Oxidative stress plays an important role in diabetic vascular dysfunction. The sources and regulation of reactive oxygen species production in diabetic vasculature continue to be defined. Because peroxisome proliferator-activated receptor γ (PPARγ) ligands reduced superoxide anion (O2−) generation in vascular endothelial cells in vitro by reducing NADPH oxidase and increasing Cu/Zn superoxide dismutase (SOD) expression, the current study examined the effect of PPARγ ligands on vascular NADPH oxidase and O2− generation in vivo. Lean control (db+/db−) and obese, diabetic, leptin receptor-deficient (db−/db−) mice were treated with either vehicle or rosiglitazone (3 mg/kg/day) by gavage for 7-days. Compared to controls, db−/db− mice weighed more and had metabolic derangements that were not corrected by treatment with rosiglitazone for 1-week. Aortic O2− generation and mRNA levels of the NADPH oxidase subunits, Nox-1, Nox-2, and Nox-4 as well as Nox-4 protein expression were elevated in db−/db− compared to db+/db− mice, whereas aortic Cu/Zn SOD protein and PPARγ mRNA levels were reduced in db−/db− mice. Treatment with rosiglitazone for 1-week significantly reduced aortic O2− production and the expression of Nox-1, 2, and 4 but failed to increase Cu/Zn SOD or PPARγ in aortic tissue from db−/db− mice.
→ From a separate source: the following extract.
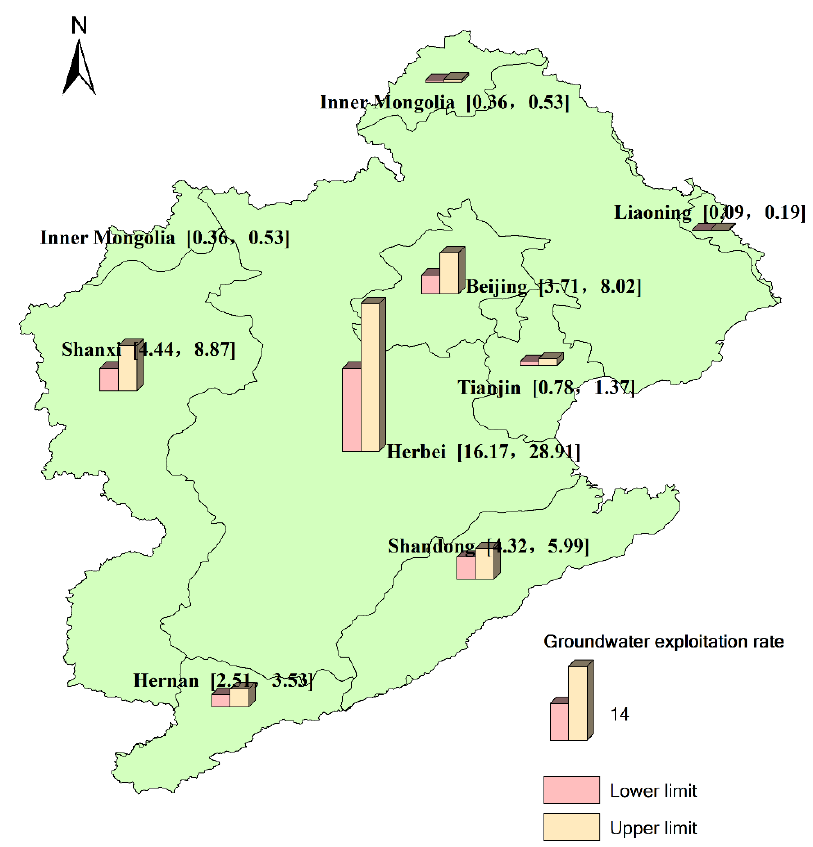
Figure 7. Optimization results of the groundwater exploitation range in the Haihe River Basin (10 8 m³).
These data demonstrate that the vascular expression of Nox-1, 2, and 4 subunits of NADPH oxidase is increased in db−/db− mice and that short-term treatment with the PPARγ agonist, rosiglitazone, has the potential to rapidly suppress vascular NADPH oxidase expression and O2− production through mechanisms that do not appear to depend on correction of diabetic metabolic derangements.